Meine Teamkollegen und mir hat es echt die Sprache verschlagen. Unser Le-Mans-Traum 2013 schon am Dienstag geplatzt? Das war wirklich ein Schock. Es gab für uns nur wenige Infos, aber das Handeln der Polizei ließ auch kaum Spielraum für Interpretationen. Die meinten das ernst, das war keine Show mit versteckter Kamera. Wir Fahrer haben uns dann gemeinsam mit einigen Technikern noch über diese wilde Aktion ausgetauscht. Ihr glaubt gar nicht, wie viel Kopfschütteln dabei war. Dagegen ist eine Wackel-Dackel-Horde gar nichts.
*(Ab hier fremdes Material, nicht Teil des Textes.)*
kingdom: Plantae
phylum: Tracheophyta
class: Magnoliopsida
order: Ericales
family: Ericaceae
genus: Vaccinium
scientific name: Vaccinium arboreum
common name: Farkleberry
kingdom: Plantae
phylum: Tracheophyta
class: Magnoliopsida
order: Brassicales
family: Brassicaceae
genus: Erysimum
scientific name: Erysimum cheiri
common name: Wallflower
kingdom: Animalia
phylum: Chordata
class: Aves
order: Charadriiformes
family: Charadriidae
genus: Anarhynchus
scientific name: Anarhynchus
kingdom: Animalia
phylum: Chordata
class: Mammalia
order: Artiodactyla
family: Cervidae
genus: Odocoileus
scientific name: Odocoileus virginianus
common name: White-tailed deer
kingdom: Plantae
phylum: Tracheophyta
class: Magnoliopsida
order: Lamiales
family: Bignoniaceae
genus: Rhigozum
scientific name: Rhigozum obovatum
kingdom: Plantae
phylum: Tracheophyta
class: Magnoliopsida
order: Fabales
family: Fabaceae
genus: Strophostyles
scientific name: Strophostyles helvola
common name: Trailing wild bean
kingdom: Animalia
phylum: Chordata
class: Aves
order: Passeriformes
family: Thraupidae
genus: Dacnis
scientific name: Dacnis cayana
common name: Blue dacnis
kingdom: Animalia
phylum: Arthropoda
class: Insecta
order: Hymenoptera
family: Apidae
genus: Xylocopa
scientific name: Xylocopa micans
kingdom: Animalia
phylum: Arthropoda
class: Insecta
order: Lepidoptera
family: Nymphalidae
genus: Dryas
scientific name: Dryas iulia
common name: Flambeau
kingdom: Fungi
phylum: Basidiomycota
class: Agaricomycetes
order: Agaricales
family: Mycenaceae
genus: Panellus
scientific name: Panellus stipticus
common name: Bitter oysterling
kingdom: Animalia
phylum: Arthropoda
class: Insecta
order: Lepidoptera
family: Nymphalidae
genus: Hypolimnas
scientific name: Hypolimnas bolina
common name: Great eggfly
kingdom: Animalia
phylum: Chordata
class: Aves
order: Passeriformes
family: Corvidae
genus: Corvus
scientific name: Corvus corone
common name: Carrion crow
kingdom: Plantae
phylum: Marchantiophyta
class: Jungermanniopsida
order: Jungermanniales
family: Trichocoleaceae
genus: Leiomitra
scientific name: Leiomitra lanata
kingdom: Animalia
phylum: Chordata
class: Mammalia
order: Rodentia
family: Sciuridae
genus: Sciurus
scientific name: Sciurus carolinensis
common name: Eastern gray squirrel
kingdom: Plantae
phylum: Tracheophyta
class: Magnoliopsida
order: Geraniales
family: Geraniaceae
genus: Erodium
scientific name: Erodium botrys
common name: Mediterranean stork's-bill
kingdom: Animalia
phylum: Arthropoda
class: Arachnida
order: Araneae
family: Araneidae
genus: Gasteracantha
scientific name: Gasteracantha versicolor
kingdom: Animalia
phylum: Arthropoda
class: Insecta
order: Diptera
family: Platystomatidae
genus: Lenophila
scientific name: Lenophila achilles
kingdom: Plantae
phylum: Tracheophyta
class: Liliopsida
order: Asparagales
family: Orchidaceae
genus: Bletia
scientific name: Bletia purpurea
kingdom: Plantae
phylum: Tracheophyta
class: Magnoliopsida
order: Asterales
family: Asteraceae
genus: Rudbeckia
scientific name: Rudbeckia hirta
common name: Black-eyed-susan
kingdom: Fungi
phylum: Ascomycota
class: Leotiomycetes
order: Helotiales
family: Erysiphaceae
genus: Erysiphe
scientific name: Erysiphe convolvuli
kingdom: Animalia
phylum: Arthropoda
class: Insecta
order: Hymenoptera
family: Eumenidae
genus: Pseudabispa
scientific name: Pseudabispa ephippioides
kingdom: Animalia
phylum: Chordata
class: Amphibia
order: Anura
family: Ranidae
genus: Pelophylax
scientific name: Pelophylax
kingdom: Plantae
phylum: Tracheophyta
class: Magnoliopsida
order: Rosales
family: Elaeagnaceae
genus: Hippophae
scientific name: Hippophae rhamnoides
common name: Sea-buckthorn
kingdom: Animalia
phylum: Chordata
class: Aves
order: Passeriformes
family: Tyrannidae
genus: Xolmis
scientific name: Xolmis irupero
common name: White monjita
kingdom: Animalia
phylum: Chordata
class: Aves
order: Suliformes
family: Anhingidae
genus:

Nachdem sich der Schock etwas gelegt hatte, bin ich gemeinsam mit meinem Teamkollegen Thomas Holzer ins Hotel gefahren. Wir haben eine DVD reingelegt: "Shooter". So richtig genießen konnten wir das aber nicht. Ich habe dann Ablenkung woanders gefunden. Ob ihr es glaubt, oder nicht: Am Abend habe ich meine Uni-Unterlagen hergenommen und für die Prüfung in Buchhaltung gelernt, die in der nächsten Woche ansteht. Ich hätte nie gedacht, dass mich Buchhaltung mal dermaßen nett ablenken könnte. Ab morgen wird bestimmt alles wieder gut: keine Pfändungen, keine Ablenkungen, sondern Le Mans pur!